GIVEN DATA:
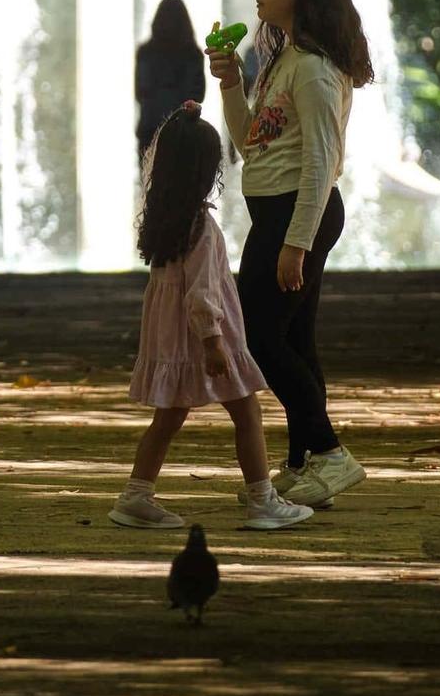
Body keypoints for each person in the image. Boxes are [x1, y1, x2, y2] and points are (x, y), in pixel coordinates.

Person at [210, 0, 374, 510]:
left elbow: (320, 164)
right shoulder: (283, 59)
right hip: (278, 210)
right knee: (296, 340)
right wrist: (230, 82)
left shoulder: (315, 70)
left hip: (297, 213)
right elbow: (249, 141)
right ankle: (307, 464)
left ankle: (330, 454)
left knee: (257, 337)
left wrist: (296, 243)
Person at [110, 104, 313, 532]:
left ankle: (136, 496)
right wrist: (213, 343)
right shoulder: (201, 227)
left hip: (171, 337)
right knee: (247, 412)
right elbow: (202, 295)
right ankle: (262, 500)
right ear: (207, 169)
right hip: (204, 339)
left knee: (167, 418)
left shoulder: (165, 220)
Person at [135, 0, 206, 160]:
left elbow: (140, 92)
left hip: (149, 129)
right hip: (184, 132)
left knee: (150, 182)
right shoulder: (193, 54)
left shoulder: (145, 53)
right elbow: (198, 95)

...

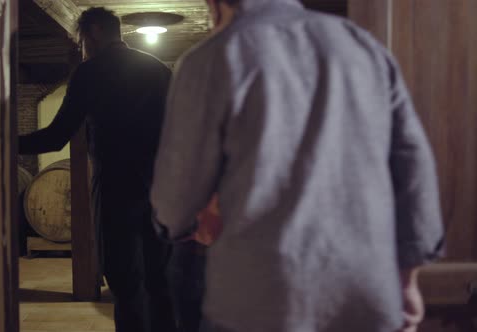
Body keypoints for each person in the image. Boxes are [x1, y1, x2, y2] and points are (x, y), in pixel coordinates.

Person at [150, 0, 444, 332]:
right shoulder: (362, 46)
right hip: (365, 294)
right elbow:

WHAT YOU WILL DO:
In the listing above, find the line with "right wrist: (230, 82)" and the line with "right elbow: (198, 95)", then print exactly those lines and every line between them.

ANSWER FOR THE TASK:
right wrist: (230, 82)
left shoulder: (315, 70)
left hip: (297, 213)
right elbow: (249, 141)
right ankle: (307, 464)
left ankle: (330, 454)
left knee: (257, 337)
left wrist: (296, 243)
Person at [110, 104, 313, 532]:
left ankle: (136, 496)
right wrist: (213, 343)
right shoulder: (201, 227)
left hip: (171, 337)
right knee: (247, 412)
right elbow: (202, 295)
right ankle: (262, 500)
right ear: (207, 169)
right hip: (204, 339)
left knee: (167, 418)
left shoulder: (165, 220)
Person at [135, 0, 206, 160]:
left elbow: (140, 92)
left hip: (149, 129)
right hip: (184, 132)
left knee: (150, 182)
right shoulder: (193, 54)
left shoulder: (145, 53)
right elbow: (198, 95)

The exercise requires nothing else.